In the material below, find the line with "[156,176,229,195] jekyll ->" and the line with "(506, 406) none", then output those two lines and every line between them, exactly.

**Provided information:**
BEGIN

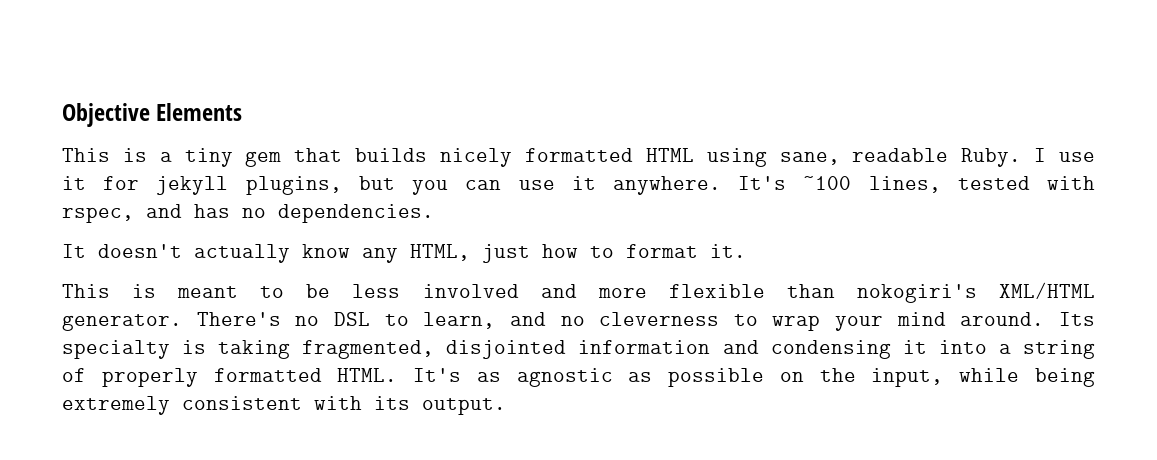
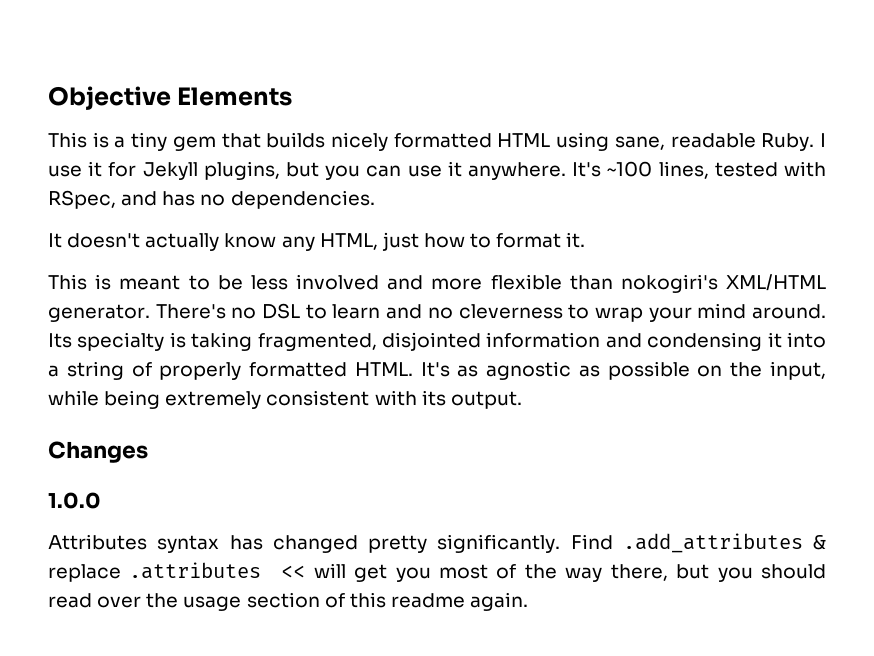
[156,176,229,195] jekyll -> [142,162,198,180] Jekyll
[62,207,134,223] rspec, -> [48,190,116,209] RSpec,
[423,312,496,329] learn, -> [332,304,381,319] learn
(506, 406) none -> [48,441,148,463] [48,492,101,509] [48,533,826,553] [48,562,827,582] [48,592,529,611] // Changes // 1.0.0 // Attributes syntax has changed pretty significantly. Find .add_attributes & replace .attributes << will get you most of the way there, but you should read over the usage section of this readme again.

END
BEGIN

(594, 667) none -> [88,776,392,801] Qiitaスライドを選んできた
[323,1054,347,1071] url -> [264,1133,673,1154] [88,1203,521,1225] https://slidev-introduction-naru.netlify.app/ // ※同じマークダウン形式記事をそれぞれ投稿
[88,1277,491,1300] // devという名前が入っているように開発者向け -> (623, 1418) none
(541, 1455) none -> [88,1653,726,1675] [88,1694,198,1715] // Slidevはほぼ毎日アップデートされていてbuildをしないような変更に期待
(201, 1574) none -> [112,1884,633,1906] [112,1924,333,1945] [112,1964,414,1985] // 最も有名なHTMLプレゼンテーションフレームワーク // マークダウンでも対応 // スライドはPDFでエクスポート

END
BEGIN

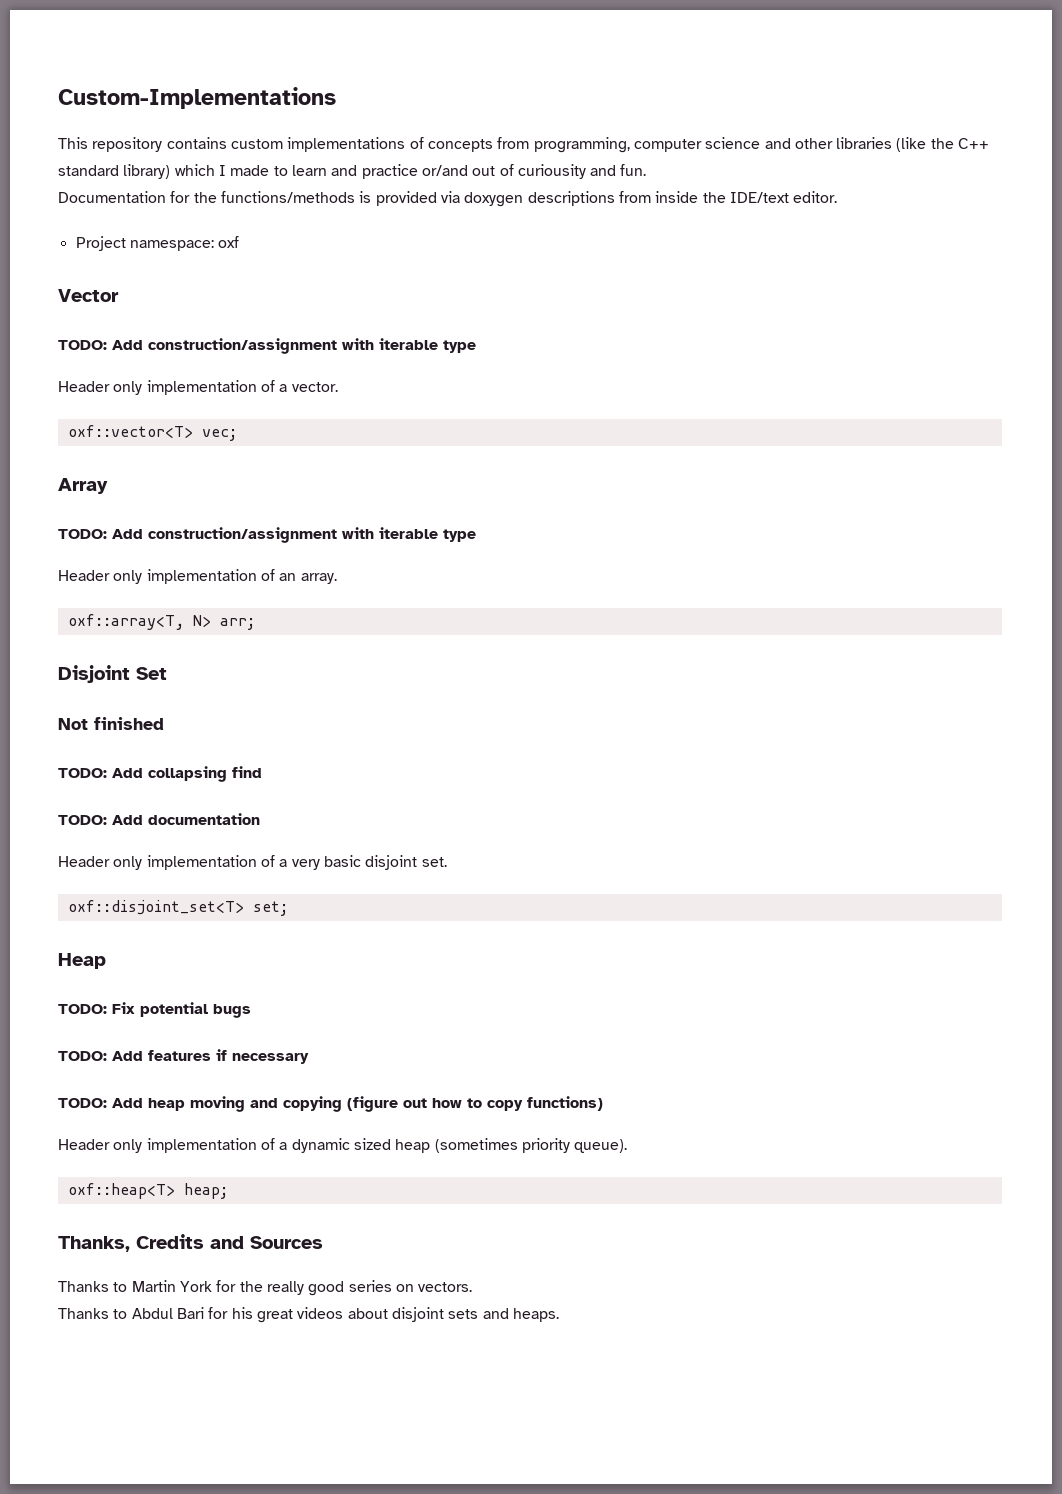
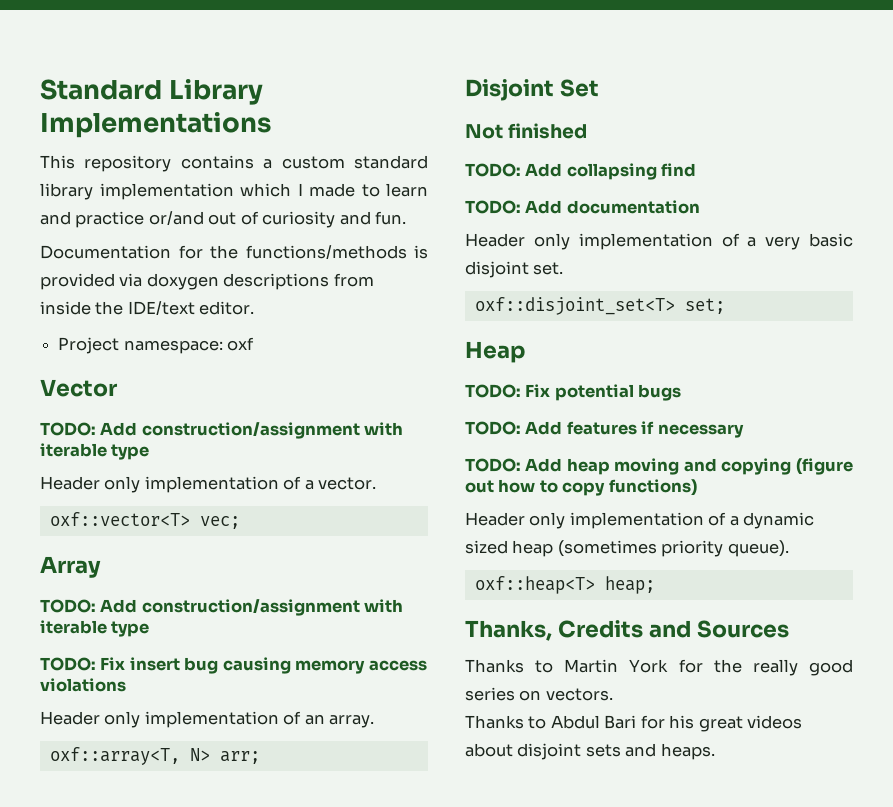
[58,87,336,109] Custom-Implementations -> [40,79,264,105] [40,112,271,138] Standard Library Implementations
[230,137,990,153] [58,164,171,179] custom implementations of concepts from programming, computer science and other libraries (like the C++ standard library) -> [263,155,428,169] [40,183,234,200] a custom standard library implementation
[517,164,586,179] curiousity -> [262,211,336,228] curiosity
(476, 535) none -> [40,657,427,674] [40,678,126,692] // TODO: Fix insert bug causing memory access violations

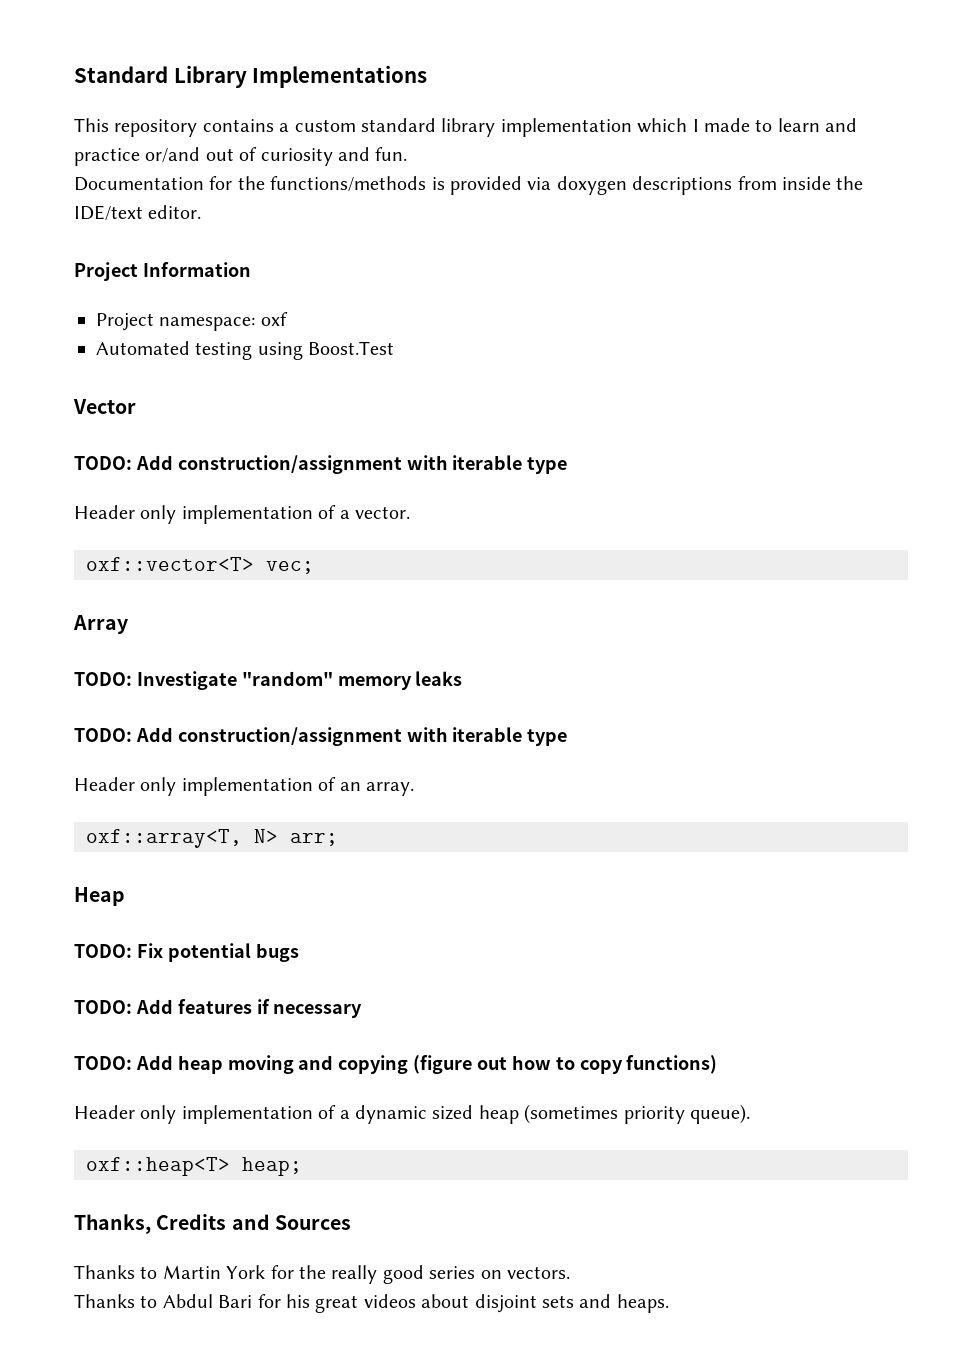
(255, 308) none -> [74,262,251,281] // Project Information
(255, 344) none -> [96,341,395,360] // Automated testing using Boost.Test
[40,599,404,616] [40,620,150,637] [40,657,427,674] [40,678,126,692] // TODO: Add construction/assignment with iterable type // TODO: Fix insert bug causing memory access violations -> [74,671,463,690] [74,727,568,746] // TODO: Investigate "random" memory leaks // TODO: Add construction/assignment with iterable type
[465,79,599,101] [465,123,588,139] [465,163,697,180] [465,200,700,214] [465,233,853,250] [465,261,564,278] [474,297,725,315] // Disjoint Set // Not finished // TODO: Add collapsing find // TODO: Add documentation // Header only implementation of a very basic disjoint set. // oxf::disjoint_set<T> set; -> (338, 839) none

END

**Response for this exercise:**
[156,176,229,195] jekyll -> [142,162,198,180] Jekyll
[62,207,134,223] rspec, -> [48,190,116,209] RSpec,
[423,312,496,329] learn, -> [332,304,381,319] learn
(506, 406) none -> [48,441,148,463] [48,492,101,509] [48,533,826,553] [48,562,827,582] [48,592,529,611] // Changes // 1.0.0 // Attributes syntax has changed pretty significantly. Find .add_attributes & replace .attributes << will get you most of the way there, but you should read over the usage section of this readme again.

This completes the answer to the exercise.